QA research started with factoid questions. Later, research progressed to questions that sought descriptive answers. "Why is the sky blue?" requires an explanation. "What is global warming?" requires a definition. Questions typically ask why, how or what.

Closed-domain questions are about a specific domain such as medicine, environment, baseball, algebra, etc. Open-domain questions are regardless of the domain. Open-domain QA systems use large collections of documents or knowledge bases covering diverse domains.

When the system is given a single document to answer a question, we call it reading comprehension. If information has to be searched in multiple documents across domains, the term open-context open-domain QA has been used.

• What are the main approaches or techniques used in question answering?
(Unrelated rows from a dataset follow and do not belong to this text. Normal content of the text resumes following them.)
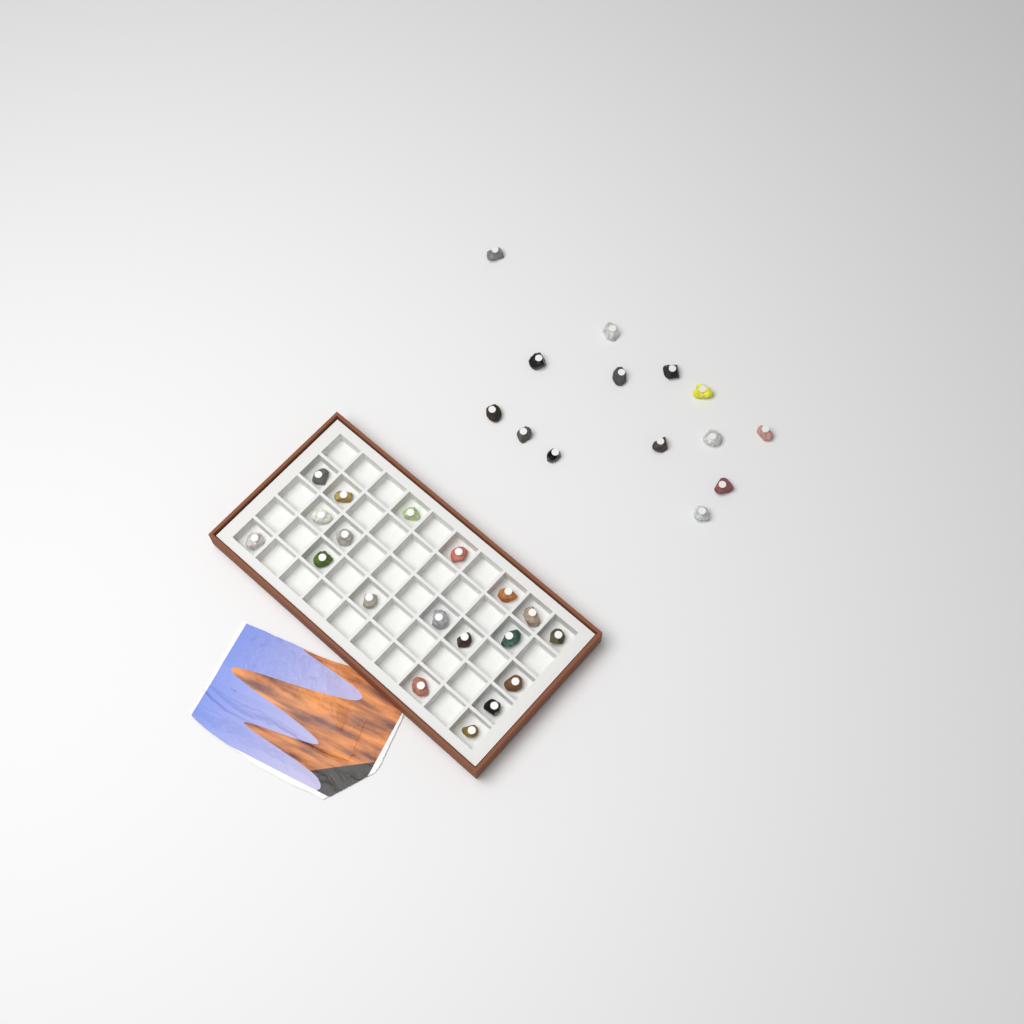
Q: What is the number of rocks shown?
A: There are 33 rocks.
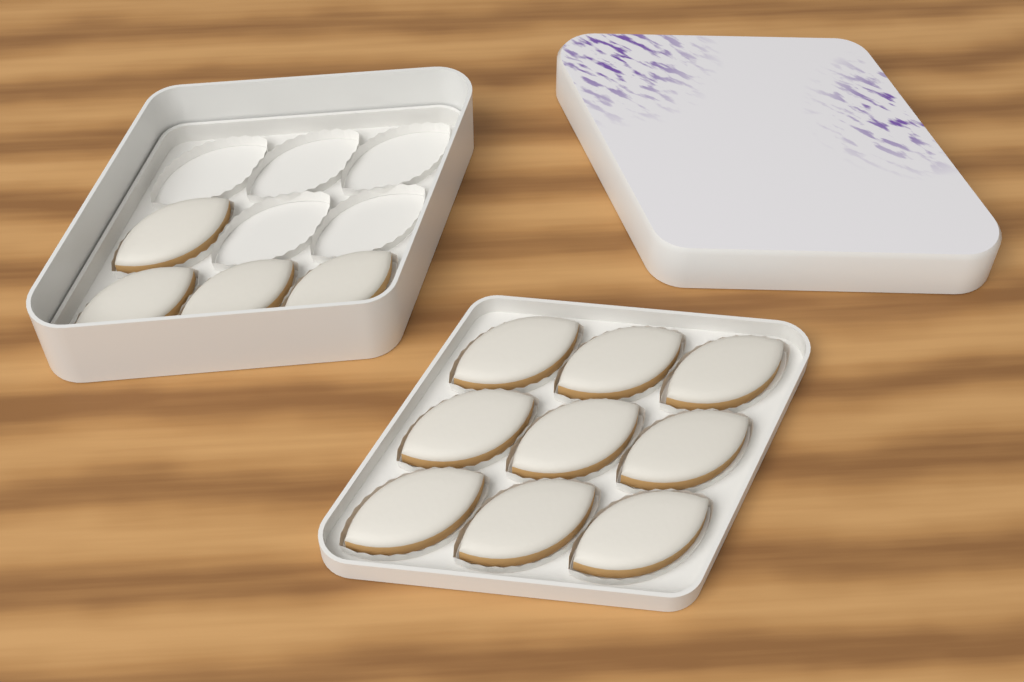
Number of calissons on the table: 13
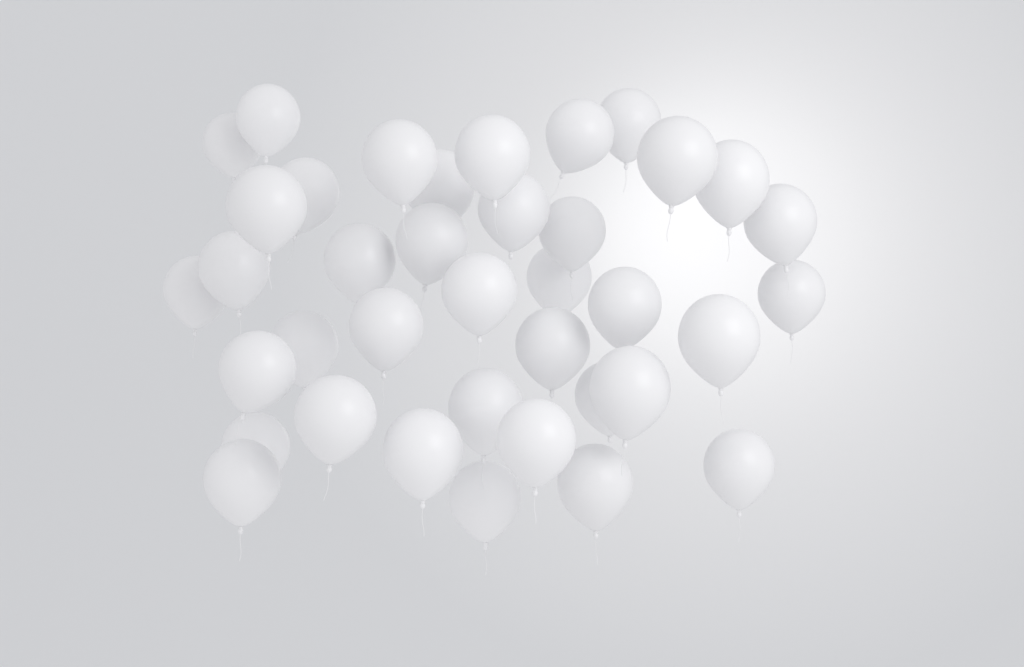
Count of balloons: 38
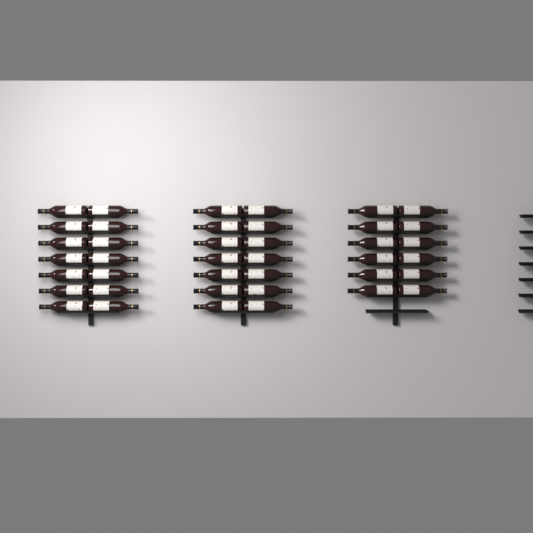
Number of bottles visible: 40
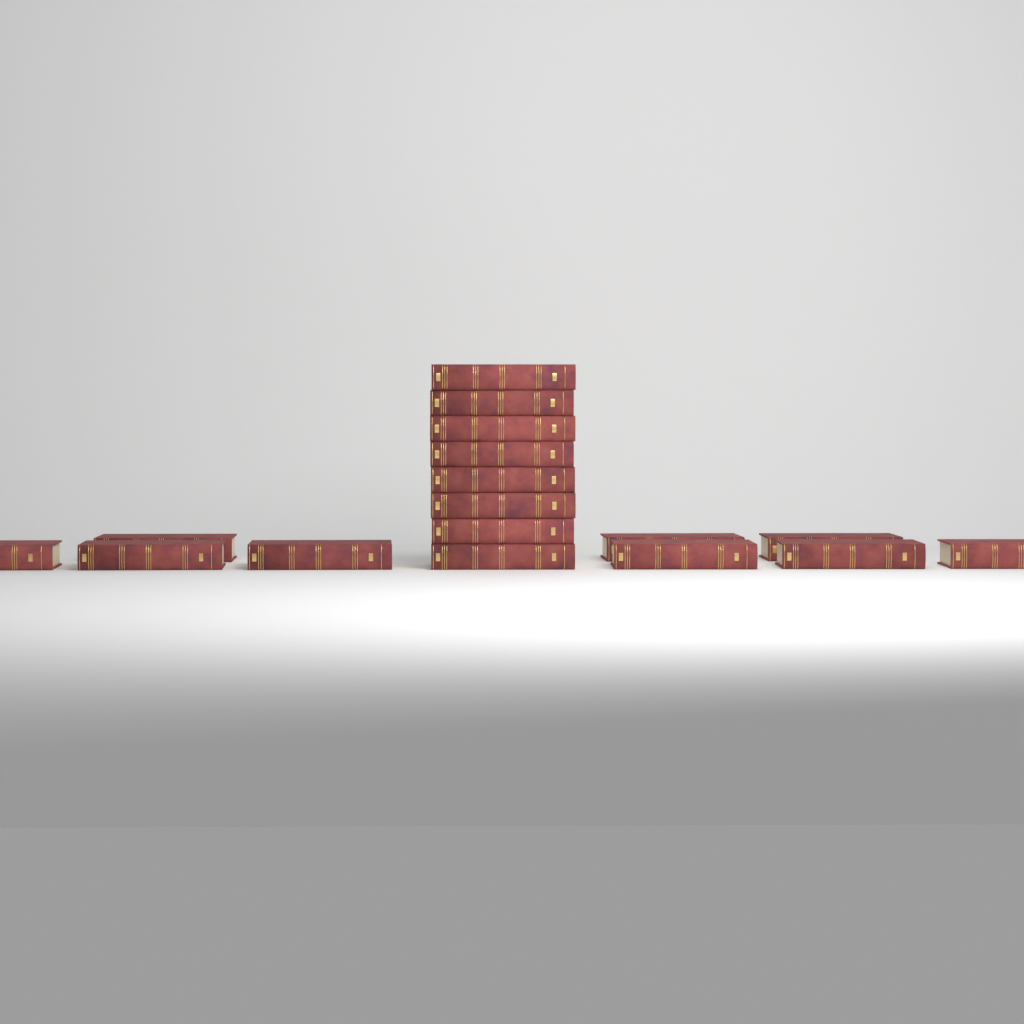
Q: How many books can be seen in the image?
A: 17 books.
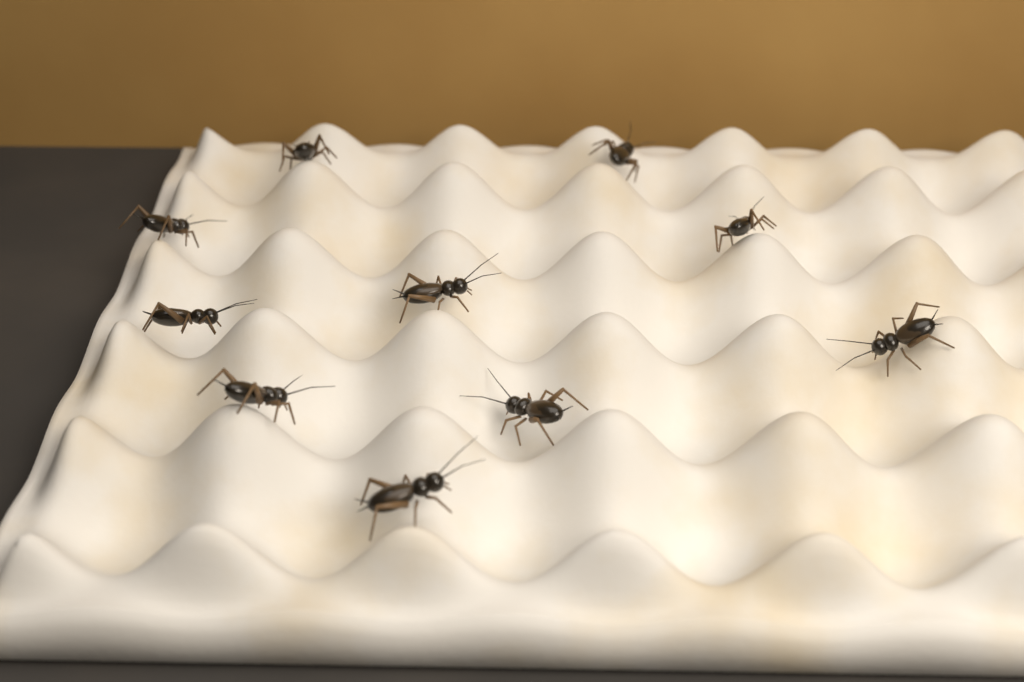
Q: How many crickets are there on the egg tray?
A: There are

QA systems rely on external sources from where answers can be determined. Broad approaches are the following:

• Information Retrieval-based: Extends traditional IR pipeline. Reading comprehension is applied on each retrieved document to select a suitable named entity, sentence or paragraph. This has also been called open domain QA. The web (or CommonCrawl), PubMed and Wikipedia are possible sources.
• Knowledge-based: Facts are stored in knowledge bases. Questions are converted (by semantic parsers) into semantic representations, which are then used to query the knowledge bases. Knowledge could be stored in relational databases or as RDF triples. This has also been called semantic parsing-based QA. DBpedia and Freebase are possible knowledge sources.
• Hybrid: IBM's DeepQA is an example that combines both IR and knowledge approaches.
• What are some variations of question answering systems?
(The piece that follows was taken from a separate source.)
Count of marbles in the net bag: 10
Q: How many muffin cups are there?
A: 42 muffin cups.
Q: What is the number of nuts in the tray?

We note the following variations or specializations of QA systems:

• Visual QA (VQA): Input is an image (or video) rather than text. VQA is at the intersection of computer vision and NLP.
• Conversational QA: In dialogue systems, there's a continuity of context. The current question may be incomplete or ambiguous but it can be resolved by looking at past interactions. CoQA and QuAC are two datasets for this purpose.
• Compositional QA: Complex questions are decomposed into smaller parts, each answered individually, and then the final answers is composed. This technique is used in VQA as well.
• Domain-Specific QA: Biomedical QA is a specialized field where both domain patterns and knowledge can be exploited. AQuA is a dataset specific to algebra.
• Context-Specific QA: Social media texts are informal. Models that do well on newswire QA have been shown to do poorly on tweets. Community forums (Quora, StackOverflow) provide multi-sentence questions with often long answers that are upvoted or downvoted.
• What are the key challenges faced by question answering systems?
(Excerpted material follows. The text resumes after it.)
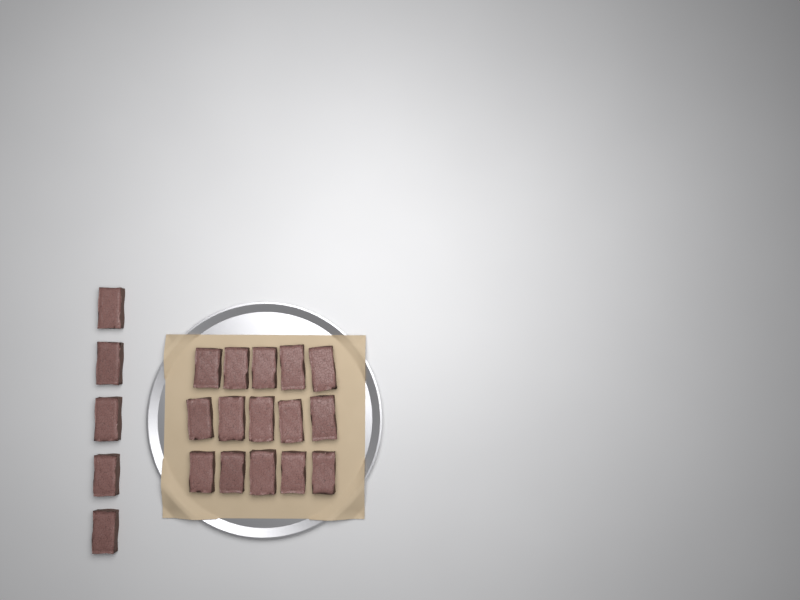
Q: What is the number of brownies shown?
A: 20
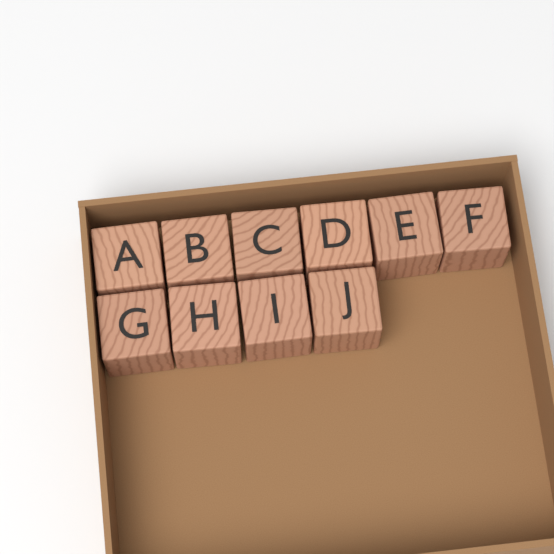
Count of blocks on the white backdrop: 10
QA systems face two challenges: question complexity (depth) and domain size (breadth). Systems are good at either of these but not both. An example of depth is "What's the cheapest bus to Chichen Itza leaving tomorrow?" A much simpler question is "Where is Chichen Itza?"

Common sense reasoning is challenging. For example, 'longest river' requires reverse sorting by length; 'by a margin of' involves some sort of comparison; 'at least' implies a lower cut-off. Temporal or spatial questions require reasoning about time or space relations.

Lexical gap means that a concept can be expressed using different words. For example, we're looking for a 'city' but the question asks about a 'venue'. Approaches to solving this include string normalization, query expansion, and entailment.

Ambiguity occurs when a word or phrase can have multiple meanings, only one of which is intended in a given context. The correct meaning can be obtained via corpus-based methods (distributional hypothesis) or resource-based methods.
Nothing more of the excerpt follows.